SOURCE TEXT:

Verified CNF Encodings

Posted on 2026 Jan 10

This post was originally written as part of my degree requirements at Carnegie Mellon, where the target audience was graduate students in computer science. I think many other readers can find something interesting here, but I hope to write for a broader audience in the future.

Boolean satisfiability, or SAT, is a classic computational problem: given a Boolean formula, determine whether there exists an assignment to the variables that satisfies the formula. SAT is NP-complete, meaning all problems in the complexity class NP can be (efficiently) translated into Boolean satisfiability problems. We call these translations SAT reductions.

SAT reductions turn out to be quite useful for automated reasoning applications. Circuit equivalence checking can be reduced to SAT, which hardware companies use to verify the correctness of circuits. SMT solvers, which are used for program verification and static analysis, generate many SAT problems as part of their solving routine. Reductions to SAT have even been used in pure mathematics, performing combinatorial casework to solve previously unsolved conjectures. Bernardo Subercaseaux recently wrote about SAT-for-mathematics on the CSD Blog, go check it out!

TASK LIST:
a) Decide whether each statement agrees with the SAT post. Answer yes or no for each, and quote the words of the post that decide it.
(i) The post was first written for undergraduate students.
(ii) SAT is NP-complete.
(iii) SMT solvers generate many SAT problems as part of their solving routine.
b) Reproduce the passage of the SAT post that starts at "Verified CNF Encodings" and ends at "translations SAT reductions.".
c) Answer these questions from the SAT post:
(i) On what date was the post published?
(ii) What do hardware companies use circuit equivalence checking to verify?
(iii) What name does the post give to translations of NP problems into Boolean satisfiability problems?

STORED DATA:
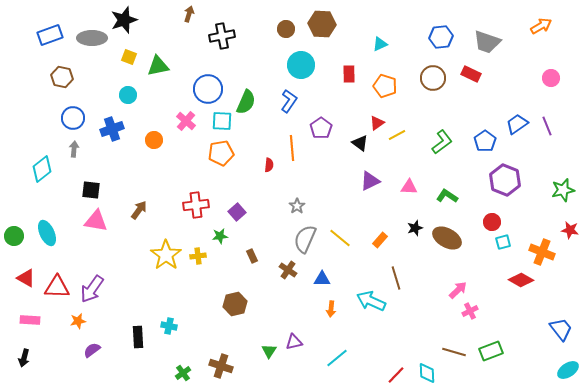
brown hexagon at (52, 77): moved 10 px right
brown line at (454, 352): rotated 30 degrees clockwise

ANSWERS PROVIDED:
a)
(i) No: "the target audience was graduate students in computer science"
(ii) Yes: "SAT is NP-complete"
(iii) Yes: "SMT solvers, which are used for program verification and static analysis, generate many SAT problems as part of their solving routine"

b)
Verified CNF Encodings

Posted on 2026 Jan 10

This post was originally written as part of my degree requirements at Carnegie Mellon, where the target audience was graduate students in computer science. I think many other readers can find something interesting here, but I hope to write for a broader audience in the future.

Boolean satisfiability, or SAT, is a classic computational problem: given a Boolean formula, determine whether there exists an assignment to the variables that satisfies the formula. SAT is NP-complete, meaning all problems in the complexity class NP can be (efficiently) translated into Boolean satisfiability problems. We call these translations SAT reductions.

c)
(i) 2026 Jan 10
(ii) The correctness of circuits
(iii) SAT reductions